● Extracted data
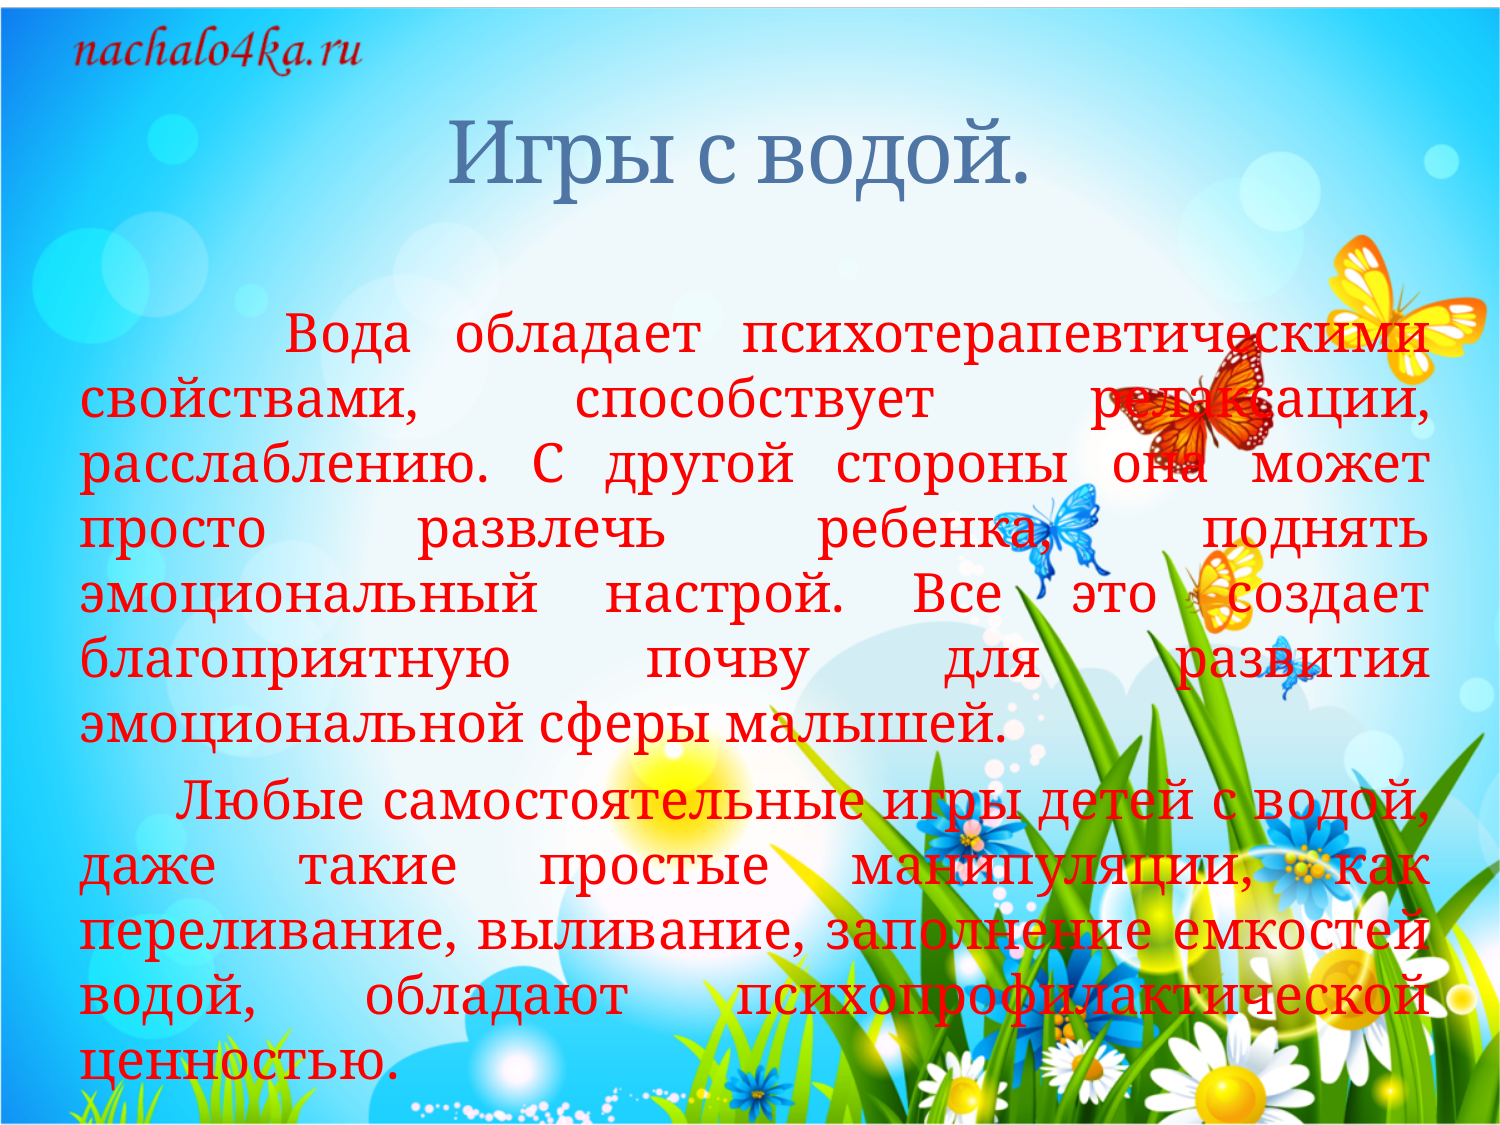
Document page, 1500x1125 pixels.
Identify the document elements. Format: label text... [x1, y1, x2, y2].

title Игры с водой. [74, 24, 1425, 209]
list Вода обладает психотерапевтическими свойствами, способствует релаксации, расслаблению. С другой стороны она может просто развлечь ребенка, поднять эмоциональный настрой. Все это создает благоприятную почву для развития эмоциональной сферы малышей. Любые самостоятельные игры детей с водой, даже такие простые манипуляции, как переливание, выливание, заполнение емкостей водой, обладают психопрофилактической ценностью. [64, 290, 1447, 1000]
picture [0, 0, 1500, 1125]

● What the exercise asks
Word for word, restate the records shown above, minus the pictures.

● Answer area
Document page, 1500x1125 pixels.
Identify the document elements. Format: label text... [x1, y1, x2, y2].

title Игры с водой. [74, 24, 1425, 209]
list Вода обладает психотерапевтическими свойствами, способствует релаксации, расслаблению. С другой стороны она может просто развлечь ребенка, поднять эмоциональный настрой. Все это создает благоприятную почву для развития эмоциональной сферы малышей. Любые самостоятельные игры детей с водой, даже такие простые манипуляции, как переливание, выливание, заполнение емкостей водой, обладают психопрофилактической ценностью. [64, 290, 1447, 1000]
picture [0, 0, 1500, 1125]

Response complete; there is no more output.